Anticipating Concept Drift in Online Learning
M. Dereziński, B. N. Bhaskar
LFED Workshop at NIPS 2015  PDF
Developed and analyzed online optimization algorithms that dynamically adapt to concept drift.

The limits of squared Euclidean distance regularization
M. Dereziński, M. Warmuth
NIPS 2014  PDF  Spotlight
Proved a lower bound for the loss of learning algorithms that regularize with squared Euclidean distance, for a certain family of learning problems. Proposed and experimentally tested a conjecture extending the result to deep learning.

Active Semi-Supervised Concept Hierarchy Refinement
M. Dereziński
LAWS 2012 workshop  PDF
Developed and tested a new algorithm for refining concept hierarchies generated from unsupervised data, by actively querying a human expert.


Research Intern, Microsoft Research, Sunnyvale, CA
Developed a new optimization framework combining the benefits of stochastic and batch methods.

Intern Research Scientist, Yahoo Inc., Sunnyvale, CA
Developed optimization algorithms for recommendation systems that dynamically adapt to changing environment.

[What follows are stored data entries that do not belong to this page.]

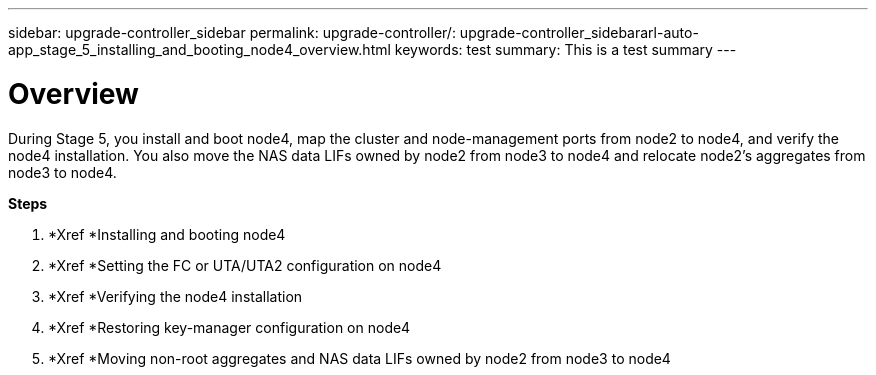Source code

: ---
sidebar: upgrade-controller_sidebar
permalink: upgrade-controller/: upgrade-controller_sidebararl-auto-app_stage_5_installing_and_booting_node4_overview.html
keywords: test
summary: This is a test summary
---

= Overview
:hardbreaks:
:nofooter:
:icons: font
:linkattrs:
:imagesdir: ./media/

//
// This file was created with NDAC Version 2.0 (August 17, 2020)
//
// 2020-12-02 14:33:54.983598
//

[.lead]
During Stage 5, you install and boot node4, map the cluster and node-management ports from node2 to node4, and verify the node4 installation. You also move the NAS data LIFs owned by node2 from node3 to node4 and relocate node2's aggregates from node3 to node4.

*Steps*

. *Xref *Installing and booting node4
. *Xref *Setting the FC or UTA/UTA2 configuration on node4
. *Xref *Verifying the node4 installation
. *Xref *Restoring key-manager configuration on node4
. *Xref *Moving non-root aggregates and NAS data LIFs owned by node2 from node3 to node4
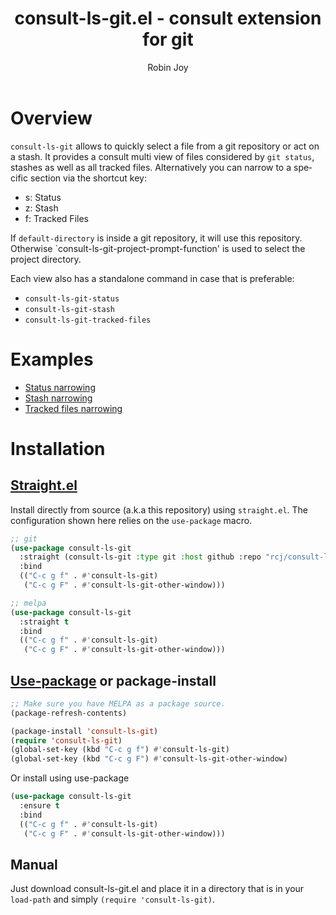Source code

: #+TITLE: consult-ls-git.el - consult extension for git
#+AUTHOR: Robin Joy
#+EMAIL: emacs@robinjoy.net
#+LANGUAGE: en

* Overview
=consult-ls-git= allows to quickly select a file from a git repository
or act on a stash.  It provides a consult multi view of files
considered by =git status=, stashes as well as all tracked files.
Alternatively you can narrow to a specific section via the shortcut key:
- s: Status
- z: Stash
- f: Tracked Files

If =default-directory= is inside a git repository, it will use this
repository. Otherwise `consult-ls-git-project-prompt-function' is used
to select the project directory.


Each view also has a standalone command in case that is preferable:
- =consult-ls-git-status=
- =consult-ls-git-stash=
- =consult-ls-git-tracked-files=

* Examples
  - [[file:examples/consult-ls-git-status.gif][Status narrowing]]
  - [[file:videos/consult-ls-git-stash.gif][Stash narrowing]]
  - [[file:videos/consult-ls-git-tracked-files.gif][Tracked files narrowing]]

* Installation
** [[https://github.com/raxod502/straight.el][Straight.el]]
Install directly from source (a.k.a this repository) using
=straight.el=. The configuration shown here relies on the
=use-package= macro.

#+begin_src emacs-lisp
  ;; git
  (use-package consult-ls-git
    :straight (consult-ls-git :type git :host github :repo "rcj/consult-ls-git")
    :bind
    (("C-c g f" . #'consult-ls-git)
     ("C-c g F" . #'consult-ls-git-other-window)))

  ;; melpa
  (use-package consult-ls-git
    :straight t
    :bind
    (("C-c g f" . #'consult-ls-git)
     ("C-c g F" . #'consult-ls-git-other-window)))
#+end_src

** [[https://github.com/jwiegley/use-package][Use-package]] or package-install

#+begin_src emacs-lisp
  ;; Make sure you have MELPA as a package source.
  (package-refresh-contents)

  (package-install 'consult-ls-git)
  (require 'consult-ls-git)
  (global-set-key (kbd "C-c g f") #'consult-ls-git)
  (global-set-key (kbd "C-c g F") #'consult-ls-git-other-window)
#+end_src

Or install using use-package
#+begin_src emacs-lisp
  (use-package consult-ls-git
    :ensure t
    :bind
    (("C-c g f" . #'consult-ls-git)
     ("C-c g F" . #'consult-ls-git-other-window)))
#+end_src

** Manual
   Just download consult-ls-git.el and place it in a directory that is
   in your =load-path= and simply ~(require 'consult-ls-git)~.
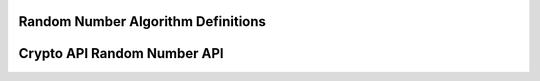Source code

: Random Number Algorithm Definitions
-----------------------------------

.. kernel-doc:: include/crypto/rng.h
   :functions: rng_alg

Crypto API Random Number API
----------------------------

.. kernel-doc:: include/crypto/rng.h
   :doc: Random number generator API

.. kernel-doc:: include/crypto/rng.h
   :functions: crypto_alloc_rng

.. kernel-doc:: include/crypto/rng.h
   :functions: crypto_rng_alg

.. kernel-doc:: include/crypto/rng.h
   :functions: crypto_free_rng

.. kernel-doc:: include/crypto/rng.h
   :functions: crypto_rng_generate

.. kernel-doc:: include/crypto/rng.h
   :functions: crypto_rng_get_bytes

.. kernel-doc:: include/crypto/rng.h
   :functions: crypto_rng_reset

.. kernel-doc:: include/crypto/rng.h
   :functions: crypto_rng_seedsize
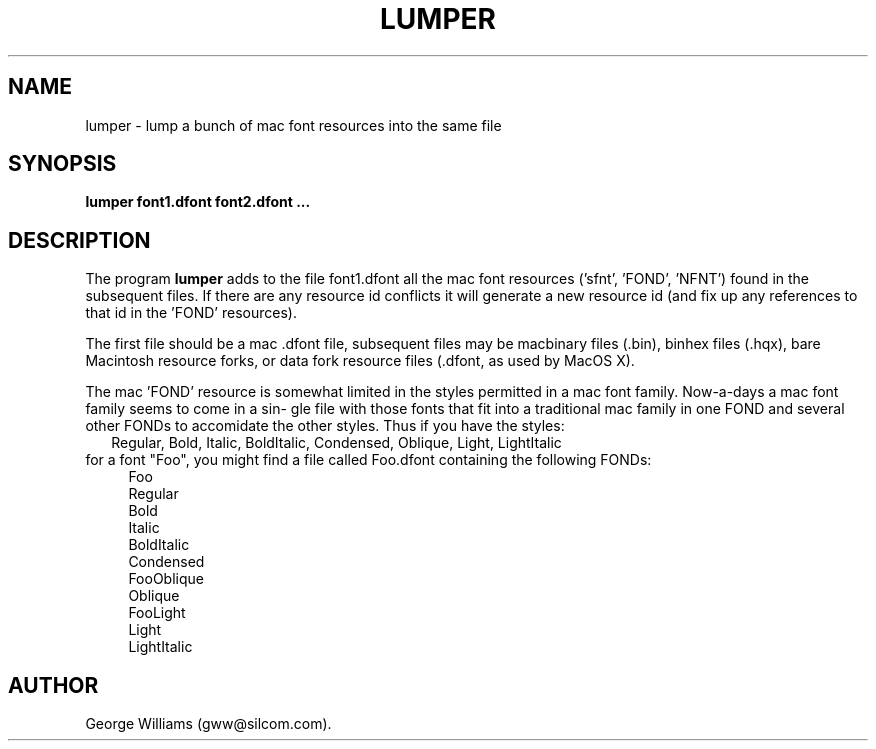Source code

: .TH LUMPER 1 "3 Febuary 2004"
.SH NAME
lumper \- lump a bunch of mac font resources into the same file
.SH SYNOPSIS
.B lumper
.BR  font1.dfont
.BR  font2.dfont
.BR  ...
.SH DESCRIPTION
The program
.B lumper
adds  to  the  file  font1.dfont all the mac font
resources ('sfnt', 'FOND', 'NFNT') found in the subsequent  files.   If
there  are any resource id conflicts it will generate a new resource id
(and fix up any references to that id in the 'FOND' resources).
.LP
The first file should be a mac .dfont file, subsequent  files  may  be
macbinary  files  (.bin),  binhex files (.hqx), bare Macintosh resource
forks, or data fork resource files (.dfont, as used  by  MacOS  X).
.LP
The  mac 'FOND' resource is somewhat limited in the styles permitted in
a mac font family. Now-a-days a mac font family seems to come in a sin-
gle file with those fonts that fit into a traditional mac family in one
FOND and several other FONDs to accomidate the other styles.   Thus  if
you have the styles:
.br
.in +2n
 Regular, Bold, Italic, BoldItalic, Condensed, Oblique, Light, LightItalic
.in -2n
.br
for a font "Foo", you might find a file called Foo.dfont containing the
following FONDs:
.in +4n
.ti -2n
.br
Foo
.br
Regular
.br
Bold
.br
Italic
.br
BoldItalic
.br
Condensed
.br
.ti -2n
FooOblique
.br
Oblique
.br
.ti -2n
FooLight
.br
Light
.br
LightItalic
.in -4n
.SH AUTHOR
George Williams (gww@silcom.com).
.\" end of manual page
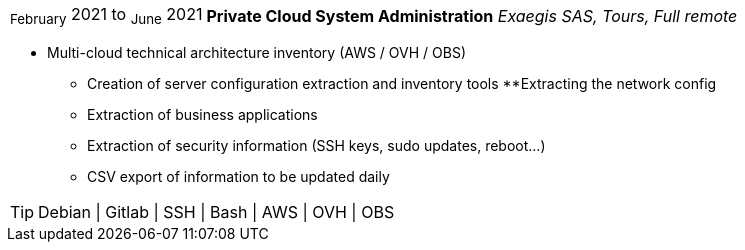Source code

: [horizontal]
~February~ 2021 to ~June~ 2021:: **Private Cloud System Administration**
__Exaegis SAS, Tours, Full remote__
****
* Multi-cloud technical architecture inventory (AWS / OVH / OBS)
** Creation of server configuration extraction and inventory tools
**Extracting the network config
** Extraction of business applications
** Extraction of security information (SSH keys, sudo updates, reboot...)
** CSV export of information to be updated daily

[TIP]
Debian | Gitlab | SSH | Bash | AWS | OVH | OBS
****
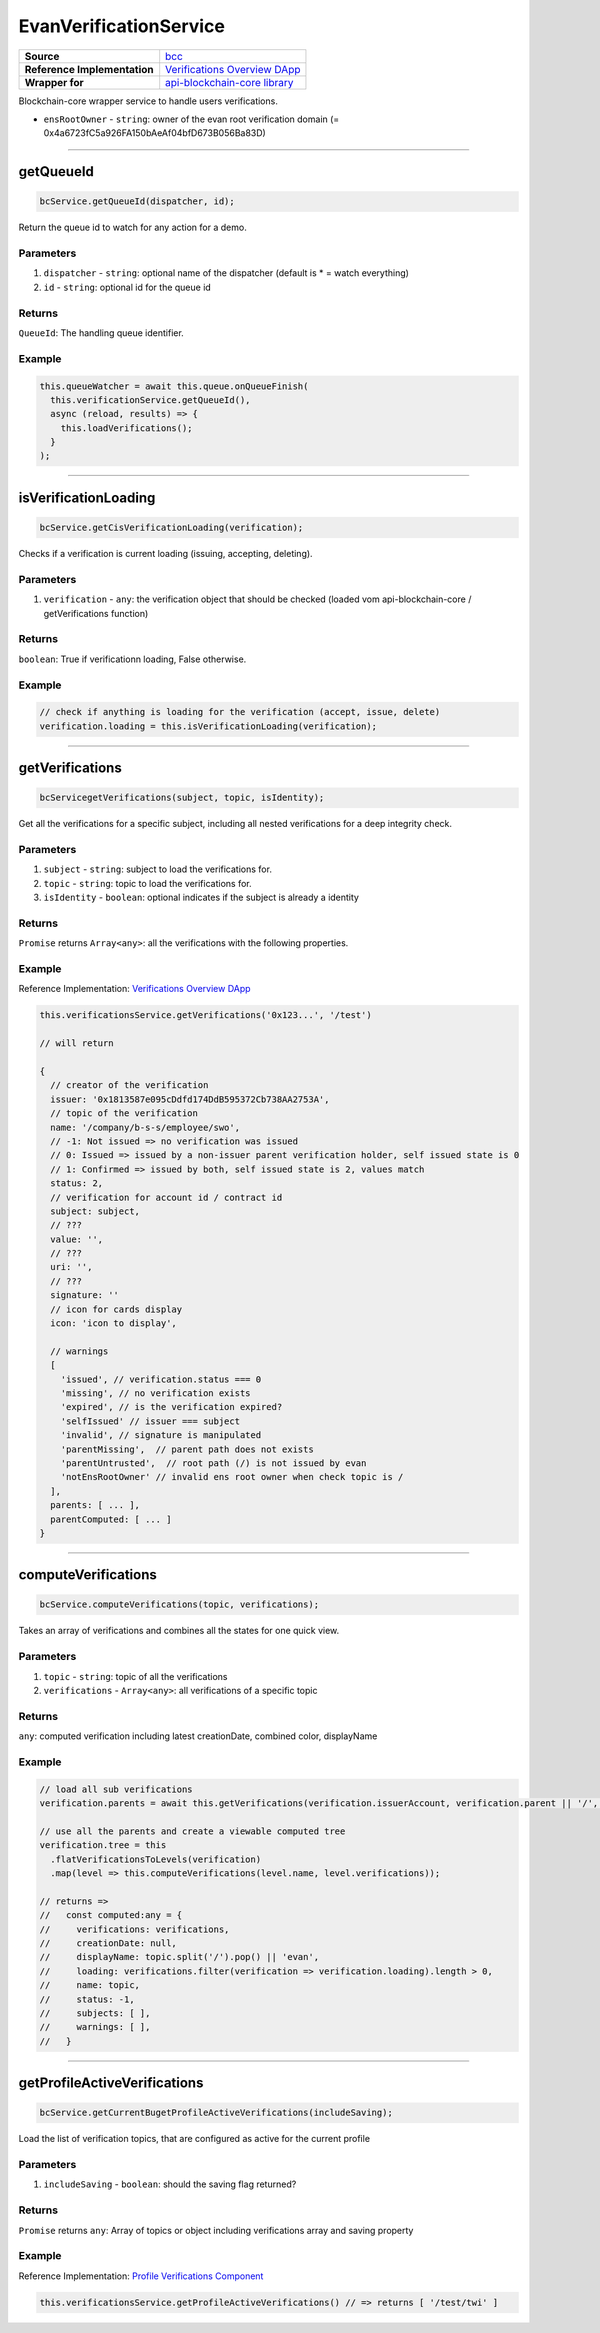 ================
EvanVerificationService
================

.. list-table:: 
   :widths: auto
   :stub-columns: 1

   * - Source
     - `bcc <https://github.com/evannetwork/ui-angular-core/blob/develop/src/services/bcc/verifications.ts>`__
   * - Reference Implementation
     - `Verifications Overview DApp <https://github.com/evannetwork/ui-core-dapps/tree/develop/dapps/verifications/src/components/verifications>`_
   * - Wrapper for 
     - `api-blockchain-core library <https://github.com/evannetwork/api-blockchain-core/blob/develop/src/verifications/verifications.ts>`_

Blockchain-core wrapper service to handle users verifications.

- ``ensRootOwner`` - ``string``: owner of the evan root verification domain (= 0x4a6723fC5a926FA150bAeAf04bfD673B056Ba83D)


--------------------------------------------------------------------------------

getQueueId
================================================================================

.. code-block:: typescript

  bcService.getQueueId(dispatcher, id);

Return the queue id to watch for any action for a demo.

----------
Parameters
----------

#. ``dispatcher`` - ``string``: optional name of the dispatcher (default is * = watch everything)
#. ``id`` - ``string``: optional id for the queue id

-------
Returns
-------

``QueueId``: The handling queue identifier.

-------
Example
-------

.. code-block:: typescript

  this.queueWatcher = await this.queue.onQueueFinish(
    this.verificationService.getQueueId(),
    async (reload, results) => {
      this.loadVerifications();
    }
  );

--------------------------------------------------------------------------------

isVerificationLoading
================================================================================

.. code-block:: typescript

  bcService.getCisVerificationLoading(verification);

Checks if a verification is current loading (issuing, accepting, deleting).

----------
Parameters
----------

#. ``verification`` - ``any``: the verification object that should be checked (loaded vom api-blockchain-core / getVerifications function)

-------
Returns
-------

``boolean``: True if verificationn loading, False otherwise.

-------
Example
-------

.. code-block:: typescript

  // check if anything is loading for the verification (accept, issue, delete)
  verification.loading = this.isVerificationLoading(verification);

--------------------------------------------------------------------------------

getVerifications
================================================================================

.. code-block:: typescript

  bcServicegetVerifications(subject, topic, isIdentity);

Get all the verifications for a specific subject, including all nested verifications for a deep integrity check.

----------
Parameters
----------

#. ``subject`` - ``string``: subject to load the verifications for.
#. ``topic`` - ``string``: topic to load the verifications for.
#. ``isIdentity`` - ``boolean``: optional indicates if the subject is already a identity

-------
Returns
-------

``Promise`` returns ``Array<any>``: all the verifications with the following properties.

-------
Example
-------
Reference Implementation: `Verifications Overview DApp <https://github.com/evannetwork/ui-core-dapps/tree/develop/dapps/verifications/src/components/verifications>`_

.. code-block:: typescript

  this.verificationsService.getVerifications('0x123...', '/test')

  // will return 

  {
    // creator of the verification
    issuer: '0x1813587e095cDdfd174DdB595372Cb738AA2753A',
    // topic of the verification
    name: '/company/b-s-s/employee/swo',
    // -1: Not issued => no verification was issued
    // 0: Issued => issued by a non-issuer parent verification holder, self issued state is 0
    // 1: Confirmed => issued by both, self issued state is 2, values match
    status: 2,
    // verification for account id / contract id
    subject: subject,
    // ???
    value: '',
    // ???
    uri: '',
    // ???
    signature: ''
    // icon for cards display
    icon: 'icon to display',
    
    // warnings
    [
      'issued', // verification.status === 0
      'missing', // no verification exists
      'expired', // is the verification expired?
      'selfIssued' // issuer === subject
      'invalid', // signature is manipulated
      'parentMissing',  // parent path does not exists
      'parentUntrusted',  // root path (/) is not issued by evan
      'notEnsRootOwner' // invalid ens root owner when check topic is /
    ],
    parents: [ ... ],
    parentComputed: [ ... ]
  }

--------------------------------------------------------------------------------

computeVerifications
================================================================================

.. code-block:: typescript

  bcService.computeVerifications(topic, verifications);

Takes an array of verifications and combines all the states for one quick view.

----------
Parameters
----------

#. ``topic`` - ``string``: topic of all the verifications
#. ``verifications`` - ``Array<any>``: all verifications of a specific topic

-------
Returns
-------

``any``: computed verification including latest creationDate, combined color,  displayName

-------
Example
-------
.. code-block:: typescript

  // load all sub verifications
  verification.parents = await this.getVerifications(verification.issuerAccount, verification.parent || '/', false);

  // use all the parents and create a viewable computed tree
  verification.tree = this
    .flatVerificationsToLevels(verification)
    .map(level => this.computeVerifications(level.name, level.verifications));

  // returns =>
  //   const computed:any = {
  //     verifications: verifications,
  //     creationDate: null,
  //     displayName: topic.split('/').pop() || 'evan',
  //     loading: verifications.filter(verification => verification.loading).length > 0,
  //     name: topic,
  //     status: -1,
  //     subjects: [ ],
  //     warnings: [ ],
  //   }


--------------------------------------------------------------------------------

getProfileActiveVerifications
================================================================================

.. code-block:: typescript

  bcService.getCurrentBugetProfileActiveVerifications(includeSaving);

Load the list of verification topics, that are configured as active for the current profile

----------
Parameters
----------

#. ``includeSaving`` - ``boolean``: should the saving flag returned?

-------
Returns
-------

``Promise`` returns ``any``: Array of topics or object including verifications array and saving property

-------
Example
-------
Reference Implementation: `Profile Verifications Component <https://github.com/evannetwork/ui-angular-core/blob/develop/src/components/profile-verifications/profile-verifications.ts>`_

.. code-block:: typescript

  this.verificationsService.getProfileActiveVerifications() // => returns [ '/test/twi' ]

Intern Research Scientist, eBay Inc., San Jose, CA
Developed and implemented an unsupervised recommendation system based on topic modeling, for finding interesting products.

Software engineer Intern, Nvidia, Santa Clara, CA.

Intern, Interdisciplinary Centre for Mathematical and Computational Modelling, Warsaw, Poland.
Researched algorithms related to concurrent programming.